The aesthetics inside and out are much-improved, as is the drive experience, with the exterior an important factor if the sales of the Ford Ranger and its mechanical twin the Mazda BT-50 are anything to go by.
The Holden makes the test drive list now on more than just price, but it’s shaping up to be a tough fight against the HiLux and Ranger.
Isuzu D-Max LS-M dual-cab from $46,400 (+$2100 for auto) plus on-road costs
The blue-collar second-cousin of the Colorado has retained the old-school 130kW 3.0-litre four-cylinder (although it has been pumped up to 430Nm and cleaned up somewhat) with new life instilled by a six-speed auto. It claims a 949kg payload remains a relaxed drivetrain and imbues the Isuzu with a no-fuss demeanour and understated capability, offset by a cabin that betrays workhorse origins and a pricetag that’s not exactly bargain-basement.
Toyota HiLux SR dual-cab from $46,490 (+$2000 for auto) plus on-road costs
Once the undisputed dictator of the segment, the HiLux was banished from dominant market leadership by Ford and some cohorts returning with upgraded features list and a new 130kW/420Nm (450Nm when teamed to the six-speed auto) powerplant, Toyota did enough to get the HiLux back in contention. Competitive outputs, a decent features list and strong reputation keep it in the hunt. The manual is rated for a 3500 kg braked towing capacity – buying the auto drops that to 3200kg – and both get a 925 kg payload.

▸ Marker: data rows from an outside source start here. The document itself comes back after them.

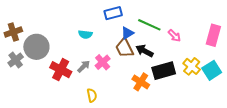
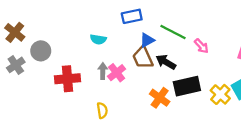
brown cross: (13, 32) -> (15, 32), turned -36
gray circle: (36, 47) -> (41, 51), size x0.7
gray arrow: (84, 66) -> (103, 71), moved, turned -48
yellow cross: (192, 66) -> (220, 94), moved
red cross: (61, 70) -> (67, 79), turned -35

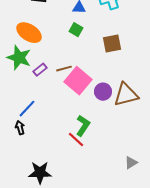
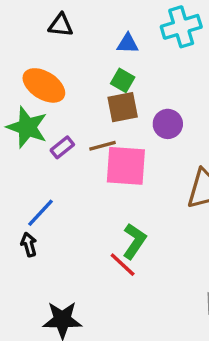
brown square: (112, 44) -> (123, 107), moved
pink square: (78, 81) -> (126, 166), turned -36
purple circle: (103, 92) -> (168, 124), moved

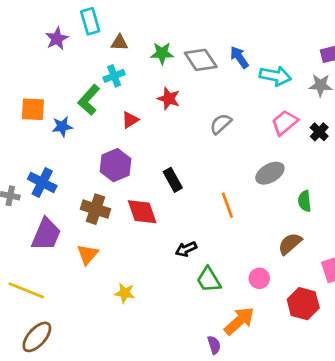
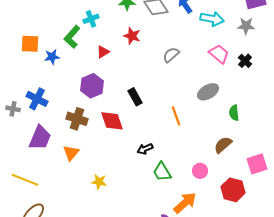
pink trapezoid: (285, 123) -> (219, 54), turned 80

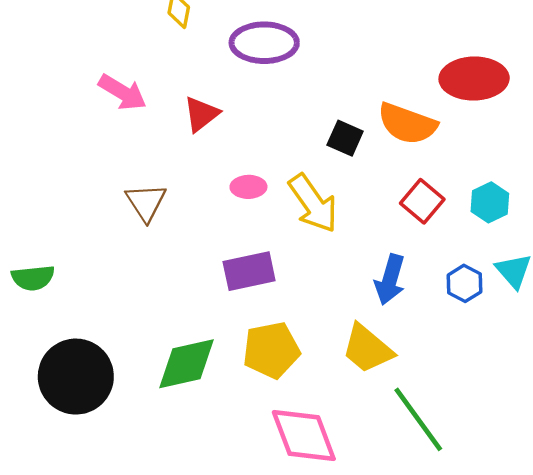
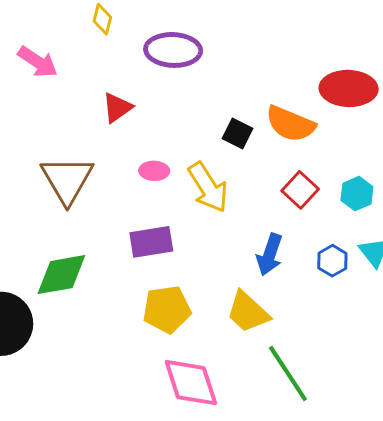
pink arrow: (122, 92) -> (38, 62), moved
brown triangle: (146, 202) -> (67, 180), size x1.5
green diamond: (187, 364) -> (61, 275), moved

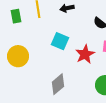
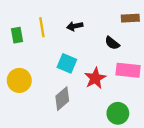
gray diamond: (58, 84) -> (62, 99), moved

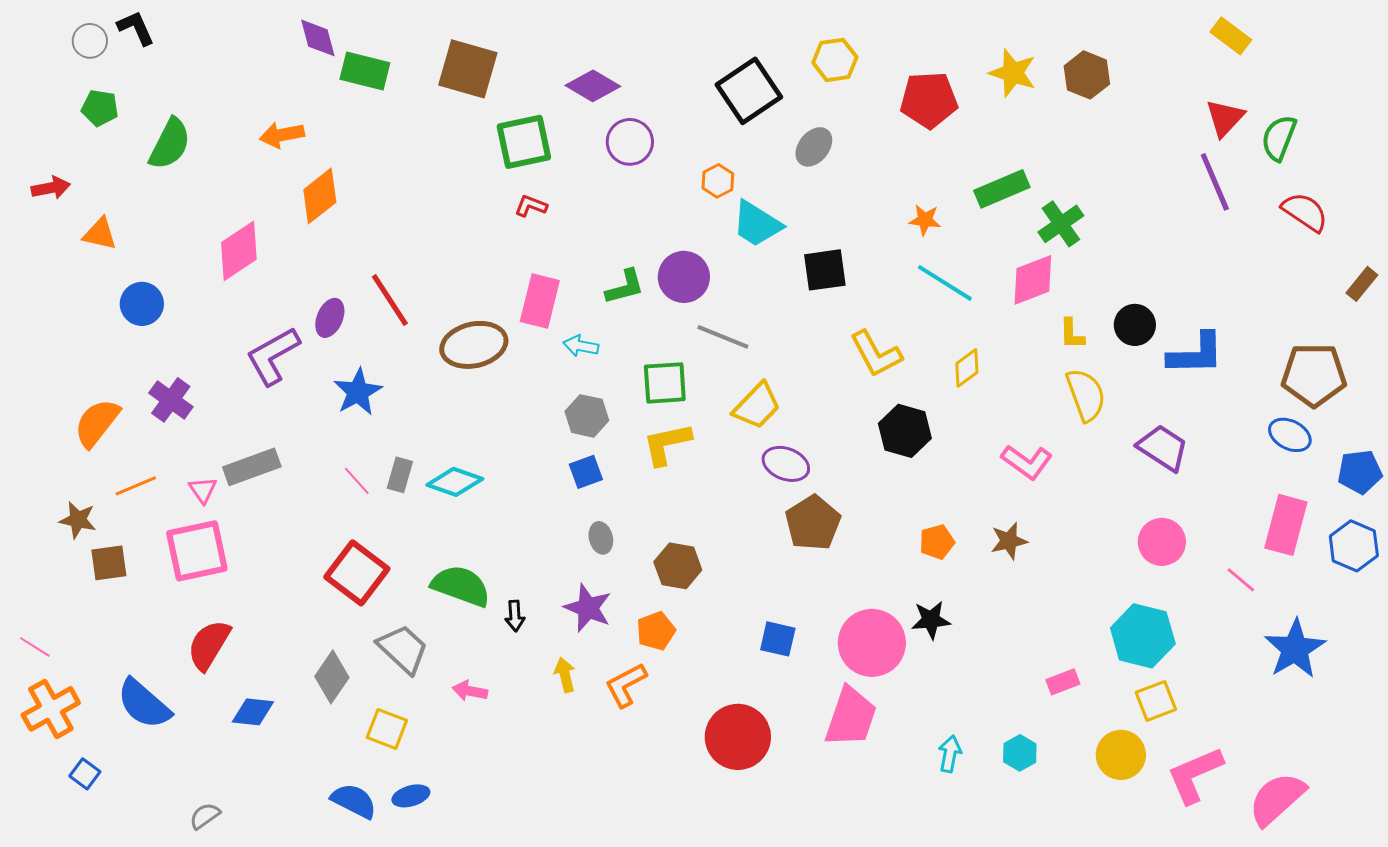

Ford Ranger XL dual-cab from $47,590 (+$2200 for auto) plus on-road costs
The locally-developed Ranger caused an earthquake in the segment when it arrived, outgunning the reigning monarch from Toyota on outputs from the 3.2-litre five-cylinder (147kW and 470Nm) and carrying capacities (its payload is 1140kg), as well as road manners and features, but asked for plenty of coin in return. The pricing policy hasn’t changed and the market has seen its competition catch up and erode the Ranger with better value propositions and comparable capabilities.